[TASK TO CARRY OUT]:
Retype the pandas write-up from "Now I need to" to "authority or borough.", keeping every word, symbol, and line break unchanged.

First, I tried using negative slices but it kept the rows instead of removing them:

tax_year = tax_year.drop(tax_year.index[:-17])

Then a tried a solution recommended on stackoverflow:

tax_year = tax_year.drop(tax_year.tail(10).index, inplace=True) but I get this error:

SettingWithCopyWarning:
A value is trying to be set on a copy of a slice from a DataFrame

See the caveats in the documentation: http://pandas.pydata.org/pandas-docs/stable/indexing.html#indexing-view-versus-copy
  errors=errors)

None

So I went back to try using negative slicing but I got this:

TypeError: Expected tuple, got str

I updated pandas as I read from this website that having this error means my pandas is out of date. But that only lead to more errors. I had to change the names of some of the columns as pandas started parsing the file differently.

tax_year = excel_df[['Unnamed: 1', '2016-17', 'Unnamed: 51', 'Unnamed: 52']]

I added ‘unnamed: 1’ for the names of the areas. As ‘Area’ does not work.

I added a drop NA function to remove any missing values.

Now there is no NA values in data section:

But this is still the section I want to remove.

When looking at dataframe I noticed that name of the boroughs stop at index 36. So just need to remove from index 36 onwards.

After a few tries I was able to slice the dataframe and cut out the last rows:

tax_year = excel_df[['Unnamed: 1', '2016-17', 'Unnamed: 51', 'Unnamed: 52']] tax_year = tax_year.dropna() tax_year = tax_year.drop(tax_year.index[34:]) print(tax_year)

Now we have the data of the tax year I can start doing analysis about incomes and bookstores. I’m going to drop the population column as it may not be to useful for analysis. But I will save the dataframe without the population column in a separate variable so if the column is needed for analysis it can quickly be called upon.

While trying to drop the population column I noticed that pandas does not think of it as a column. Which makes sense as the unnamed columns were used. This is mainly due to the design of the sheet as the tax year is the first row (header). And the other column names are a row below.

This is way the dataframe looks like this:

So want to move the header one row down so it makes it easier to navigate and clear to read when using pandas. Using this answer from stack overflow I was able to change the columns:

new_header = tax_year.iloc[0]
tax_year = tax_year[1:]
tax_year.columns = new_header

And print the columns names to double check

for col in tax_year.columns:
    print(col)

Now I can drop the population column:

tax_year_without_pop = tax_year.drop('Number of Individuals', axis=1)
print(tax_year_without_pop)

I plotted the data into a bar chart to have an idea of the data I’m looking at.

tax_year_without_pop.plot(kind='bar', x='Area', y='Mean £')
plt.show()

Now I need to use the bookstore dataset to match the boroughs they are in. When doing research on how to find a borough name using postcode I found this government website. Where you can type up your postcode then the website returns name of the local authority or borough.

[DATA LISTING]:
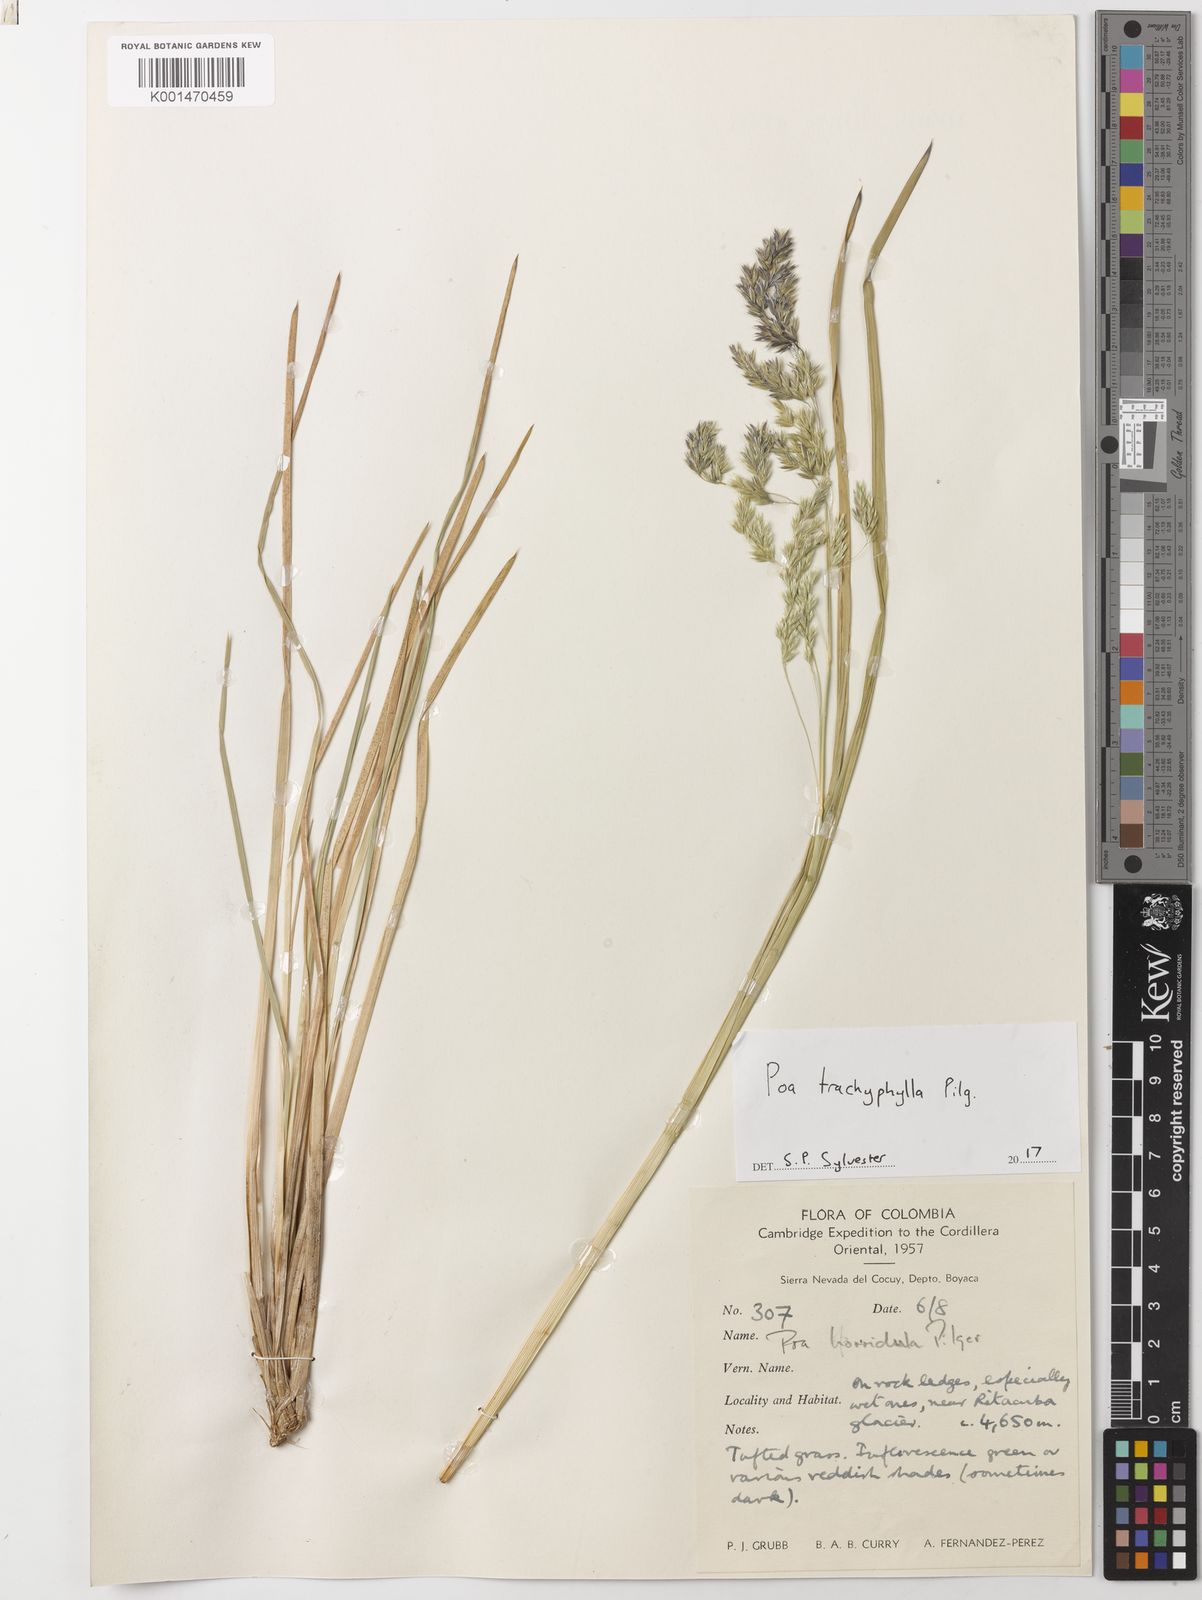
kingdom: Plantae
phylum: Tracheophyta
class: Liliopsida
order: Poales
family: Poaceae
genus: Poa
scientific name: Poa trachyphylla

[TASK SOLUTION]:
Now I need to use the bookstore dataset to match the boroughs they are in. When doing research on how to find a borough name using postcode I found this government website. Where you can type up your postcode then the website returns name of the local authority or borough.